If you’re a census slacker and haven’t yet filled out the form for the 2020 head count, the federal government is trying another way to get in touch with you.
Starting Wednesday, the U.S. Census Bureau is mailing out paper forms to 65.6 million homes whose residents haven’t yet answered the once-a-decade questionnaire.
Most U.S. residents started getting notices about a month ago that they could respond online or by phone. But about 20% of households automatically received a paper questionnaire, either because their area lacks consistent internet connectivity or their neighborhood has a high percentage of people over age 65.
Now the rest of the nation, at least those households that haven’t responded, are getting paper questionnaires.
About a month into the start of the 2020 census for most U.S. residents, the self-response rate is approaching half of all households, with most responding online. Minnesota, Wisconsin, Michigan, Nebraska, Iowa and Virginia are setting the pace with response rates over 50%. But in other states — Alaska, West Virginia and New Mexico — only between a quarter and a third of households have responded.
The suspension included the bureau’s “Update/ Leave” operation in which census takers drop off questionnaire packets in communities where large numbers of homes don’t have regular addresses, receive their mail at P.O. boxes or were hit by a disaster. The lagging states have the largest number of “Update/ Leave” areas in the country, according to the Center for Urban Research at the City University of New York.
“We don’t know definitively why the response rates are so low in places such as West Virginia, etc., but I think it’s safe to say that a major, if not the major, reason they’re so low is because Update/Leave has been suspended,” said Steven Romalewski, director of CUNY Mapping Service at the Center for Urban Research.
That operation covers large numbers of poor rural areas and Indian reservations, which traditionally have been among the hardest communities to count, said Terri Ann Lowenthal, a consultant on census policy.
The further away from last week’s Census Day, the April 1 date people are asked to use on the form when determining where they live, the less accurate the responses tend to be because people’s memories fade, she added.
“The delay in the enumeration of those communities could exacerbate those patterns,” Lowenthal said.
The Census Bureau says the current national response rate is on track for what was expected. Because the 2010 census only used paper forms, and the schedule was more compressed, a side-by-side comparison of response rates from the two decades is flawed. But almost a month into the 2010 census, about two-thirds of households had responded.

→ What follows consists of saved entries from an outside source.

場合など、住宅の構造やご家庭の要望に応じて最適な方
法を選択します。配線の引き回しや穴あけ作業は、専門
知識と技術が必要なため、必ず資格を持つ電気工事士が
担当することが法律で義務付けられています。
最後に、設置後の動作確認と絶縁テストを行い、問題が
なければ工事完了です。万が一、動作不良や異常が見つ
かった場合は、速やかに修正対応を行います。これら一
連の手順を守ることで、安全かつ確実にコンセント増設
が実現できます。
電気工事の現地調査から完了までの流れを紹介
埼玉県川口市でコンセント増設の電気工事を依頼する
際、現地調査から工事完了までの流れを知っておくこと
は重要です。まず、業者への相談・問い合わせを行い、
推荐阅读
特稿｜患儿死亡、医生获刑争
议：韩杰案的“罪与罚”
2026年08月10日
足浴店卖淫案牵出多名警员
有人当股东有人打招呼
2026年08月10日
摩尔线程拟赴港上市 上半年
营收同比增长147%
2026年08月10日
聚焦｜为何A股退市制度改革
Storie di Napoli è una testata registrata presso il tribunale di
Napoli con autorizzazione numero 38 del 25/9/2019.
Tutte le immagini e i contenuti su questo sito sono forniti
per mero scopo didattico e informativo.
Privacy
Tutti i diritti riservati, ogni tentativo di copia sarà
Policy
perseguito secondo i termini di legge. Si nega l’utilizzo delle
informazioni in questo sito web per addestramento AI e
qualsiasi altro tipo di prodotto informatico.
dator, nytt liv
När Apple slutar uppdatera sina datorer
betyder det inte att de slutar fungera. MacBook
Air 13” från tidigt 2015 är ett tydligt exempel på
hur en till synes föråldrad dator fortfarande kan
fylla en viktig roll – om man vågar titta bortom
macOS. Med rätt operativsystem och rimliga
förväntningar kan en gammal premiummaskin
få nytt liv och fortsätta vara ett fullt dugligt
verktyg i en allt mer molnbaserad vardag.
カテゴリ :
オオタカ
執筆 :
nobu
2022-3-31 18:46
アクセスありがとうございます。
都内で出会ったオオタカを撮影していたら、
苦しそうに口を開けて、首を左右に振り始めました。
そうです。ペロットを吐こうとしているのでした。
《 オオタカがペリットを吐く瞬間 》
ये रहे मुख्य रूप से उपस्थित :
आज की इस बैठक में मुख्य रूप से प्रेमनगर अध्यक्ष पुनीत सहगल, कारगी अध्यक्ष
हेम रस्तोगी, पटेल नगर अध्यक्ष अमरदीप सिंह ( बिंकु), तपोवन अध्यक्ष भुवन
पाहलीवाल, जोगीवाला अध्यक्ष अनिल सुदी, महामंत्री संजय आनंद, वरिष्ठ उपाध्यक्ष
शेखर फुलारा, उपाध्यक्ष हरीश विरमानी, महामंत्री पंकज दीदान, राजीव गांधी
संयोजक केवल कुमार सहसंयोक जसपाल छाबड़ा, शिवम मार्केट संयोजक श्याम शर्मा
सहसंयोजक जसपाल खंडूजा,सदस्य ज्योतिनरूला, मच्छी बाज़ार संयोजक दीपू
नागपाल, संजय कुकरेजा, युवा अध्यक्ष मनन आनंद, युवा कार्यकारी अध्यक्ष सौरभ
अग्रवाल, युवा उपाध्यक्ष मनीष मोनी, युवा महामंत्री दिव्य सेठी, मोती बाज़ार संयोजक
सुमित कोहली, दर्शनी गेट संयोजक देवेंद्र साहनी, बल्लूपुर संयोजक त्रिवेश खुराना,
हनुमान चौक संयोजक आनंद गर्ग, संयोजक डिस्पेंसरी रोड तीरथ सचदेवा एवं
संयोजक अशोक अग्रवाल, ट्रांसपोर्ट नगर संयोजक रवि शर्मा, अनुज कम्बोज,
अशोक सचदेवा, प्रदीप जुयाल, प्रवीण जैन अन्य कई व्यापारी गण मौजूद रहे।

The 2020 response rates, so far, vary demographically. As of April 2, neighborhoods whose residents are predominantly white had the highest average rate at 42.5%, according to an analysis from CUNY’s Center for Urban Research.
The analysis found the response rate was 41.8% for predominantly Asian neighborhoods, 35% for predominantly black neighborhoods and 30.5% for predominantly Hispanic neighborhoods.
Besides causing the delay in field operations, the outbreak is keeping advocacy and civic groups from conducting face-to-face outreach, considered the most effective way of encouraging participation.
Some outreach groups are looking to alternative tactics. In the nation’s hardest-hit metro area, NYC Census 2020 — with help from Brooklyn-based arts and media institution BRIC — launched an ad last week that links funding for public services crucial in the crisis, like hospitals and firefighters, to being counted in the census.
The NALEO Educational Fund, a Hispanic advocacy group, is doing a half-million-dollar radio and digital ad buy to encourage participation, and previously planned town hall meetings are going virtual.
“The current environment has caused all of us to dramatically change the approach that we had planned to do,” said Arturo Vargas, CEO of NALEO Educational Fund.
Several advocacy groups and think tanks are calling for the Census Bureau to extend the deadline for wrapping up the count — two weeks were added, extending it into mid-August — and even to postpone the Dec. 31 deadline for handing the final population numbers to the president as required by law.
The 2020 census will guide the distribution of some $1.5 trillion in federal spending and help determine how many congressional seats each state gets in a process known as apportionment.
“If necessary, it should be extended. We are in an unprecedented pandemic. People’s health and safety are paramount,” said Marc Morial, president and CEO of the National Urban League, the civil rights group. “It may delay apportionment but better to have an accurate census when we do apportionment than one that is incomplete or half done.”